Pretende este manifesto opor-se à intenção de um Governo que surja da convergência das esquerdas alegando que foi seu o esforço de recuperação económica.

A cousa chamou-me a atenção pela relação entre o nome da dita associação e os signatários deste manifesto.

Uma associação que se diz de “empresas familiares”, no meu pensamento iria cair directamente nas pequenas e médias empresas no entanto os seus signatários são efectivamente empresas familiares mas de grande dimensão como Vasco de Mello, António Amorim ou Manuel de Mello Champalimaud.

As PME representam 99,9% do tecido empresarial nacional responsáveis por mais de 70% do emprego. A média de funcionários é de pouco mais de 2% o que sublinha perfeitamente o conceito de “empresa familiar”.

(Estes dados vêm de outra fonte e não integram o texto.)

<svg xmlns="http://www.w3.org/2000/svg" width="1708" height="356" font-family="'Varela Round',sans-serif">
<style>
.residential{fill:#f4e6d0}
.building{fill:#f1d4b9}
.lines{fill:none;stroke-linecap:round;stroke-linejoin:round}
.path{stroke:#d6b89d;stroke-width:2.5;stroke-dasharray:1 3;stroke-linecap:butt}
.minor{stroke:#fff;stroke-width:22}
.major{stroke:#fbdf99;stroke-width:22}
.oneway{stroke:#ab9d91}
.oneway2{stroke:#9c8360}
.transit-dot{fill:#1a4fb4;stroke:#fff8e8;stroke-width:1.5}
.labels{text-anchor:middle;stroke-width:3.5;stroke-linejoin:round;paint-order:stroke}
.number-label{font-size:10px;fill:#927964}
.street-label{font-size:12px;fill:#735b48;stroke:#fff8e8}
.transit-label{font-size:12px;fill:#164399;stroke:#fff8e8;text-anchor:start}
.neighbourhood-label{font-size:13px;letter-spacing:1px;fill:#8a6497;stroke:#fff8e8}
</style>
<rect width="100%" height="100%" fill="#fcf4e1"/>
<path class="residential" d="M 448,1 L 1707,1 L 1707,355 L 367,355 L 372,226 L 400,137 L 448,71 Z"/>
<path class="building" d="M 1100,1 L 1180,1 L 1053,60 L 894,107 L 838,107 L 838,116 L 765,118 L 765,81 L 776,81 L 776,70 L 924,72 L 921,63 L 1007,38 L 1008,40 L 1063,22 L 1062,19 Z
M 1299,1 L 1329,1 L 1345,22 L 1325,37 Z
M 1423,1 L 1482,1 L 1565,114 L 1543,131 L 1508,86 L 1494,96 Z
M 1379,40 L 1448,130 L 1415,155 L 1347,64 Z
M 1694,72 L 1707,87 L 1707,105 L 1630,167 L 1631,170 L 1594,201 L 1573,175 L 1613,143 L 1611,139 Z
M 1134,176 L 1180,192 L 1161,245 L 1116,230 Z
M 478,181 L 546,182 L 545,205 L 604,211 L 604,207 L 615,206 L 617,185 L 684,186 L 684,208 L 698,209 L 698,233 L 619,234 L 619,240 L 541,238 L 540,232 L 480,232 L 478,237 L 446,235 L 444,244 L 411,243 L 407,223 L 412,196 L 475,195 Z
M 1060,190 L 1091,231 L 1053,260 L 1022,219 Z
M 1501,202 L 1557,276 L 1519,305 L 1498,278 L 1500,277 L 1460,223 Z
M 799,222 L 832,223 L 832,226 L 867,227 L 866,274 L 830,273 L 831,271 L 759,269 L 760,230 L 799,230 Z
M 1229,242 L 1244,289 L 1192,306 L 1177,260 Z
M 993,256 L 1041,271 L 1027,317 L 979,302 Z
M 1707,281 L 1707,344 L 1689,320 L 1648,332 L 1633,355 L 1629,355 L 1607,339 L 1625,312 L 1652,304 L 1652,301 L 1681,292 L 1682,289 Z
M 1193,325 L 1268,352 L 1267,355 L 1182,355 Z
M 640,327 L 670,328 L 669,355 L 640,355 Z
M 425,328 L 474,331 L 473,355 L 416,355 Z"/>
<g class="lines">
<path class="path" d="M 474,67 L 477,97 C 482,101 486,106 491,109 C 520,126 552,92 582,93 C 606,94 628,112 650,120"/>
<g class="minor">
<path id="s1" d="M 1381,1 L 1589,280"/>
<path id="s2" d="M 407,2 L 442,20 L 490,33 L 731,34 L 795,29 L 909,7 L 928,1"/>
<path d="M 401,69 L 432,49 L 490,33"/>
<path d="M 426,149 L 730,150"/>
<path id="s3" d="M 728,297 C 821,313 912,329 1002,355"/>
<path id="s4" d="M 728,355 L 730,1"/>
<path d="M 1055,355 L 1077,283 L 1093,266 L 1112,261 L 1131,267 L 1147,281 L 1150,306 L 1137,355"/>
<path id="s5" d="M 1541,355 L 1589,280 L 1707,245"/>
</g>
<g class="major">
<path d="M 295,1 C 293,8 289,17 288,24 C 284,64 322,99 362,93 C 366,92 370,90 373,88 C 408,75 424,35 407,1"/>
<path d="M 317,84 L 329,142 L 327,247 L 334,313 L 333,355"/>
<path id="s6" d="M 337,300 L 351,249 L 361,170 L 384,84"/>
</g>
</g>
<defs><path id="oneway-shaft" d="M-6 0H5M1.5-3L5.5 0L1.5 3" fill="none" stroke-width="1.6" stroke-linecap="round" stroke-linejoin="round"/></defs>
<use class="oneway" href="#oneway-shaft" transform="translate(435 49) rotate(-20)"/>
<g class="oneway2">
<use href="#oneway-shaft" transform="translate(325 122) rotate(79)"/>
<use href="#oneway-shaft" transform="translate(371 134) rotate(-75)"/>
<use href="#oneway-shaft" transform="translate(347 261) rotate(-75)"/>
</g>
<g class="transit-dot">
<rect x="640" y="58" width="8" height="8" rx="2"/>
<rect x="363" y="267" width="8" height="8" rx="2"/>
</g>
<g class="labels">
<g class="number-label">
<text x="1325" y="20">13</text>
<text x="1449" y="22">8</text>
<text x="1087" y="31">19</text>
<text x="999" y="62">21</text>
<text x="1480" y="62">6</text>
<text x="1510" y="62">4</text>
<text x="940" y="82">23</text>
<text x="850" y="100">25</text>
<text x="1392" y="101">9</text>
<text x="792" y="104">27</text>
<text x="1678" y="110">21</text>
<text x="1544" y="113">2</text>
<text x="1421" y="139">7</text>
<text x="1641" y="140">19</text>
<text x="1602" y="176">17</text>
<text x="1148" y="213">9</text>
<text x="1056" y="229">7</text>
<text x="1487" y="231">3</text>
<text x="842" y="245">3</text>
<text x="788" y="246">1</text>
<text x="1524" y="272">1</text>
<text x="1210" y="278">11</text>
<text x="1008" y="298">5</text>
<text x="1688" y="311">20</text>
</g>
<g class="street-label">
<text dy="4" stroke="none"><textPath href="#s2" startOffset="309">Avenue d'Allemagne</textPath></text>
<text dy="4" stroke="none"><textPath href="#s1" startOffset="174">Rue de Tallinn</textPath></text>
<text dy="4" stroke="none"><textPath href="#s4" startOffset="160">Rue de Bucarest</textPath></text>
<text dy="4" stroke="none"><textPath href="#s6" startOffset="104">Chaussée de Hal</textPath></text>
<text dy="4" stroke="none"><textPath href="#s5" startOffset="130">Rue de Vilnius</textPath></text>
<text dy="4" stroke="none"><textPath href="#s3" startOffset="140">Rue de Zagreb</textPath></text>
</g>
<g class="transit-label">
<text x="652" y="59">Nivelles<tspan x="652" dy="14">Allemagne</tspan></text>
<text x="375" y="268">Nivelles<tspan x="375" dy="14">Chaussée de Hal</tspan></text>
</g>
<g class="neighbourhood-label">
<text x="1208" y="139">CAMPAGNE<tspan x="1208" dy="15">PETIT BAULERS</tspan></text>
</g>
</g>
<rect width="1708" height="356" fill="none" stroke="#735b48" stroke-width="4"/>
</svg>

As grandes empresas e grandes grupos económicos foram os maiores beneficiados deste tempo de crise. Este Governo afastou-os do olho do furacão livrando-os da responsabilidade de colaborar com o país nestes anos difíceis. Ao contrário disso foram-lhes oferecidas medidas de incentivos fiscal, tentou-se aliviar-lhes a TSU sobrecarregando os funcionários, facilitou-se o despedimento, cortes nos direitos laborais, sobretudo na banca, fundos do Estado que lhes facilitassem a existência.

Ao mesmo tempo as PME, a par com os trabalhadores por conta de outrem, ficaram com o peso de pagar os erros destes a quem este Governo aliviou. Os impostos e contribuições subiram sobretudo para a classe média, foram estes que apresentaram insolvências ao mesmo tempo que eram acusados de viverem acima das possibilidades e não salvaguardarem o futuro. No outro dia estava com um amigo num bar e dizia ele que por ano pagava cerca de 5000€ em taxas e taxinhas sem contar com o IVA de caixa, o IRC e outras contribuições. A nós coube-nos a “sobretaxa” e naturalmente, enquanto consumidores finais, o IVA, o aumento das taxas moderadoras…

Chamar “empresários familiares” à associação é uma ofensa aos pequenos empresários que todos os dias esgravatam para levar algumas migalhas para casa. Esta associação representa famílias, mas são as famílias da corja que mina o nosso país.

Estas famílias não passam de parasitas que vivem à custa do sangue dos portugueses. Não precisamos de um novo PREC mas é preciso meter esta malta no seu devido lugar e pagarem o que devem à sociedade.